Il s’agit d’un coffret, matelassé d’un velours vert décoloré par le temps et décoré avec des éléments en plastique brillant, comme on peut en voir dans les chambres de fillettes, qui y rangent leurs bijoux de pacotille.

À l’intérieur il y a une gourmette. Une gourmette de bébé.

Avec « Ombe » gravé sur la plaque.

Les maillons sont remarquablement fins.

Tu m’as raconté ton histoire, celle du début, du tout début : tu portais cette gourmette lorsqu’on t’a trouvée dans la neige.

Des larmes se frayent un chemin à travers mes yeux. Je les écrase rageusement. Tu as survécu à tant de choses, Ombe, pour terminer ta course dans une vitrine, brûlée vive par un rayon plus blanc et plus froid que toutes les neiges du monde !

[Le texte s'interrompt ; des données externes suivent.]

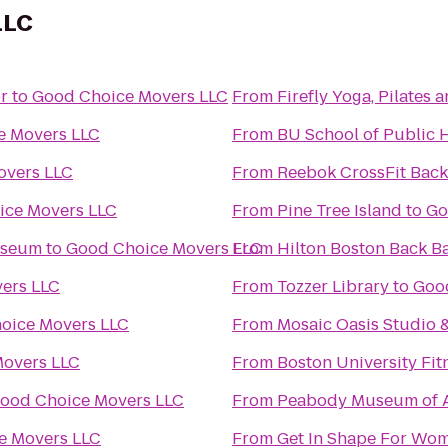
LLC
r
to
Good Choice Movers LLC
From
Firefly Yoga, Pilates
e Movers LLC
From
BU School of Public 
overs LLC
From
Reebok CrossFit Back
ice Movers LLC
From
Pine Tree Island
to
Go
useum
to
Good Choice Movers LLC
From
Hilton Boston Back B
ers LLC
From
Tozzer Library
to
Goo
oice Movers LLC
From
Mosaic Oasis Studio 
overs LLC
From
Boston University Fit
ood Choice Movers LLC
From
Peabody Museum of A
e Movers LLC
From
Get In Shape For Wo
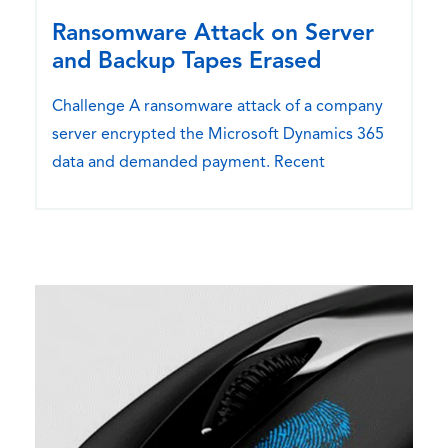
Ransomware Attack on Server
and Backup Tapes Erased
Challenge A ransomware attack of a company
server encrypted the Microsoft Dynamics 365
data and demanded payment. Recent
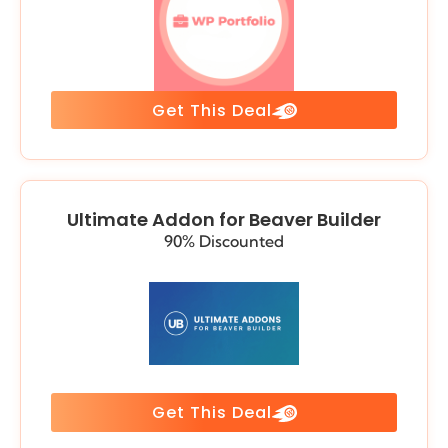
Get This Deal
Ultimate Addon for Beaver Builder
90% Discounted
Get This Deal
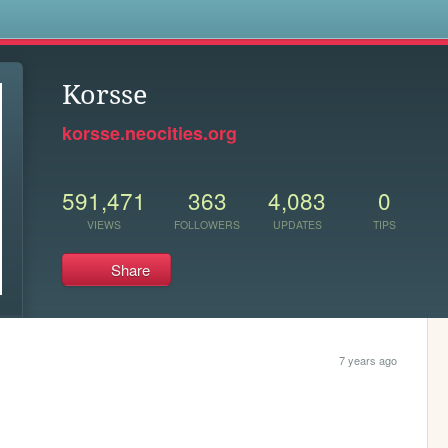
s
Korsse
korsse.neocities.org
591,471
363
4,083
0
VIEWS
FOLLOWERS
UPDATES
TIPS
Share
7 years ago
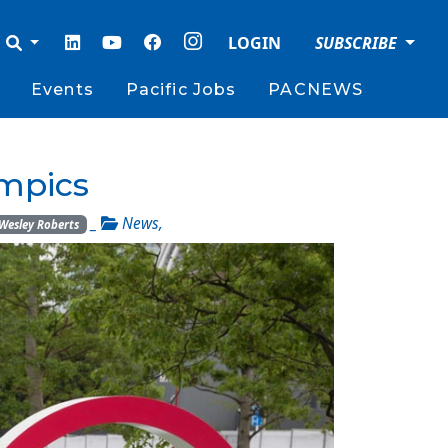
LOGIN
SUBSCRIBE
Events
Pacific Jobs
PACNEWS
ympics
_
News
,
Wesley Roberts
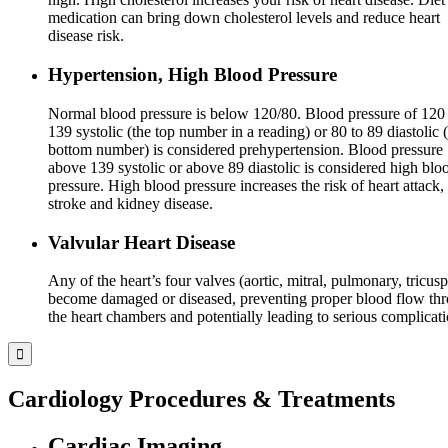
medication can bring down cholesterol levels and reduce heart
disease risk.
Hypertension, High Blood Pressure
Normal blood pressure is below 120/80. Blood pressure of 120 
139 systolic (the top number in a reading) or 80 to 89 diastolic 
bottom number) is considered prehypertension. Blood pressure
above 139 systolic or above 89 diastolic is considered high blo
pressure. High blood pressure increases the risk of heart attack,
stroke and kidney disease.
Valvular Heart Disease
Any of the heart’s four valves (aortic, mitral, pulmonary, tricusp
become damaged or diseased, preventing proper blood flow th
the heart chambers and potentially leading to serious complicati
Cardiology Procedures & Treatments
Cardiac Imaging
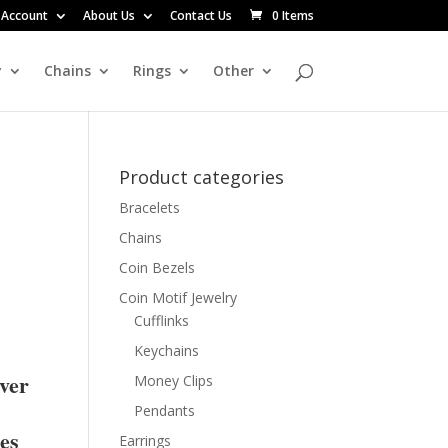
 Account
About Us
Contact Us
0 Items
y
Chains
Rings
Other
Product categories
Bracelets
Chains
Coin Bezels
Coin Motif Jewelry
Cufflinks
Keychains
lver
Money Clips
Pendants
res
Earrings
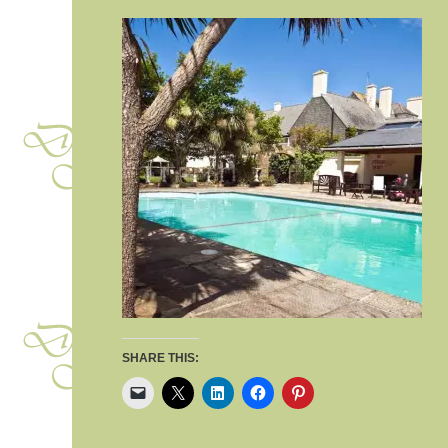
SHARE THIS:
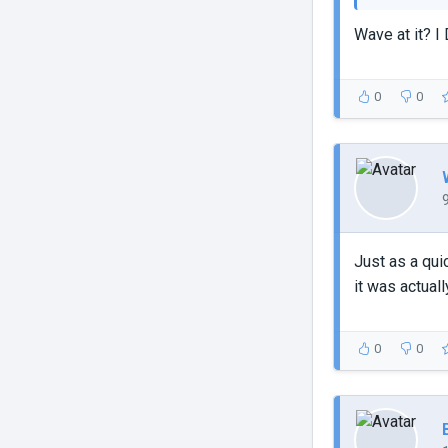
Wave at it? I 
0
0
Just as a qui
it was actuall
0
0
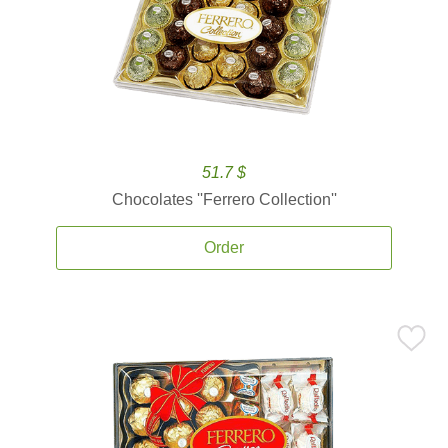
51.7 $
Chocolates ''Ferrero Collection''
Order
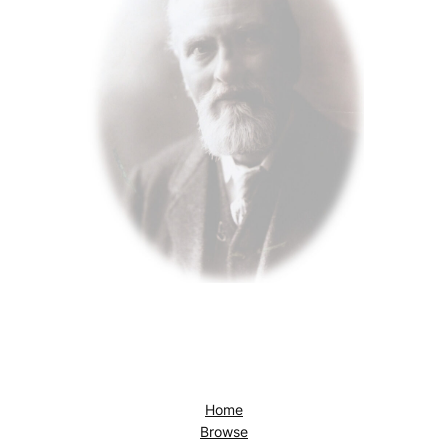
Home
Browse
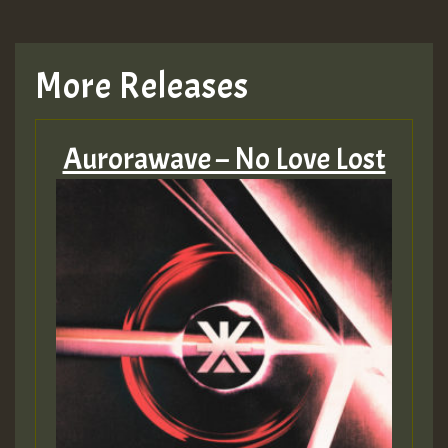
More Releases
Aurorawave – No Love Lost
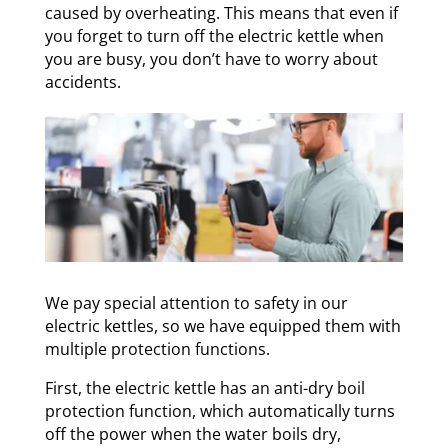
caused by overheating. This means that even if
you forget to turn off the electric kettle when
you are busy, you don’t have to worry about
accidents.
We pay special attention to safety in our
electric kettles, so we have equipped them with
multiple protection functions.
First, the electric kettle has an anti-dry boil
protection function, which automatically turns
off the power when the water boils dry,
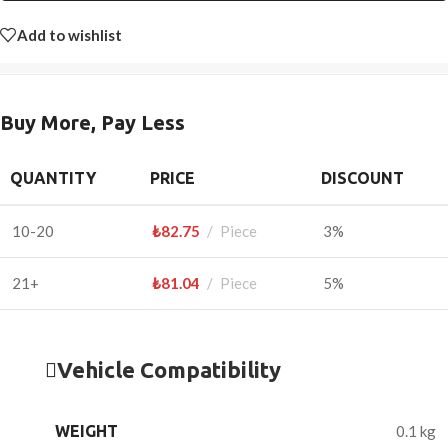
Add to wishlist
Buy More, Pay Less
QUANTITY
PRICE
DISCOUNT
10-20
₺
82.75
Piece
3%
21+
₺
81.04
Piece
5%
Vehicle Compatibility
WEIGHT
0.1 kg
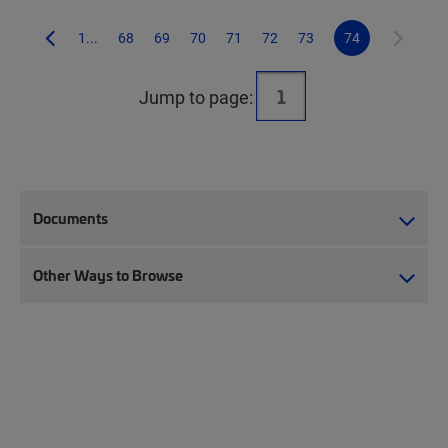
1...
68
69
70
71
72
73
74
Jump to page:
Documents
Other Ways to Browse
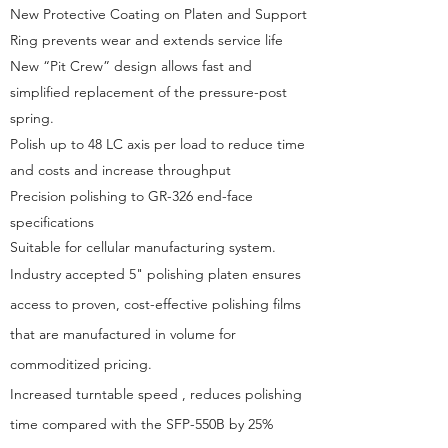
New Protective Coating on Platen and Support
Ring prevents wear and extends service life
New “Pit Crew” design allows fast and
simplified replacement of the pressure-post
spring.
Polish up to 48 LC axis per load to reduce time
and costs and increase throughput
Precision polishing to GR-326 end-face
specifications
Suitable for cellular manufacturing system.
Industry accepted 5" polishing platen ensures
access to proven, cost-effective polishing films
that are manufactured in volume for
commoditized pricing.
Increased turntable speed , reduces polishing
time compared with the SFP-550B by 25
%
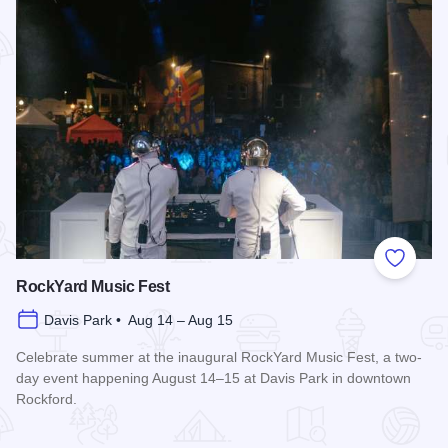
Add to
RockYard Music Fest
Davis Park • Aug 14 – Aug 15
Celebrate summer at the inaugural RockYard Music Fest, a two-
day event happening August 14–15 at Davis Park in downtown
Rockford.
Read more about RockYard Music Fest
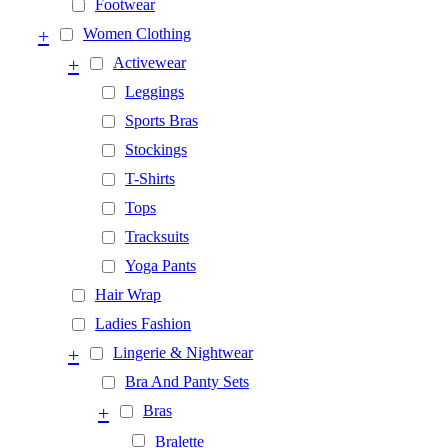
Footwear
+
Women Clothing
+
Activewear
Leggings
Sports Bras
Stockings
T-Shirts
Tops
Tracksuits
Yoga Pants
Hair Wrap
Ladies Fashion
+
Lingerie & Nightwear
Bra And Panty Sets
+
Bras
Bralette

J’hésite un bref instant. L’Association viendra tôt ou tard récupérer tes affaires (c’est étonnant, d’ailleurs, que ce ne soit pas déjà fait). Un objet de plus ou de moins…

Je glisse le bijou dans ma poche.

Je suis sûr que tu comprends, Ombe. Je ne suis pas un voleur. Juste un ami, qui cherche par tous les moyens à te garder avec lui…

Serrant la gourmette dans mon poing, je retourne devant l’ordinateur pour guetter le retour de Fafnir.


Je ne suis pas déçu : son arrivée est à la hauteur de son départ, sous la forme d’un lapin devenu bleu et chaussé de skis, slalomant sur le fond d’écran et s’arrêtant dans un dérapage impeccable.

Projetant de la neige sur la face interne de l’écran.

— N’importe quoi…, je murmure en secouant la tête. La neige, en dégoulinant, dessine les mots d’une adresse.

Je déchiffre à voix haute :

— 1922, rue du Comte Orlock. 5e étage, droite.

Y a pas à dire, mon sort azur toujours assure !

Le lapin (le lapin !) frétille de la queue. Ah oui, une carotte pour mon champion de ski.

— an na am)olca: fina na afnirQº

« Man na ampolda ? Sina na Fafnir ! C’est qui le plus fort ? C’est Fafnir ! »

Il se tortille de plus belle avant de s’estomper, rendant au paysage québécois sa quiétude hivernale.

Je retire la clé et la range. Je sais où trouver Fabio. J’irai sonner chez lui au crépuscule et il me dira ce que je veux savoir. De son plein gré ou pas.

En attendant, j’ai l’après-midi pour dormir. Mais pas ici. Le canapé du salon fera très bien l’affaire.

— À plus tard, Ombe…

Je quitte la chambre sans bruit, laissant les lieux sous la sereine protection de la boxeuse du poster.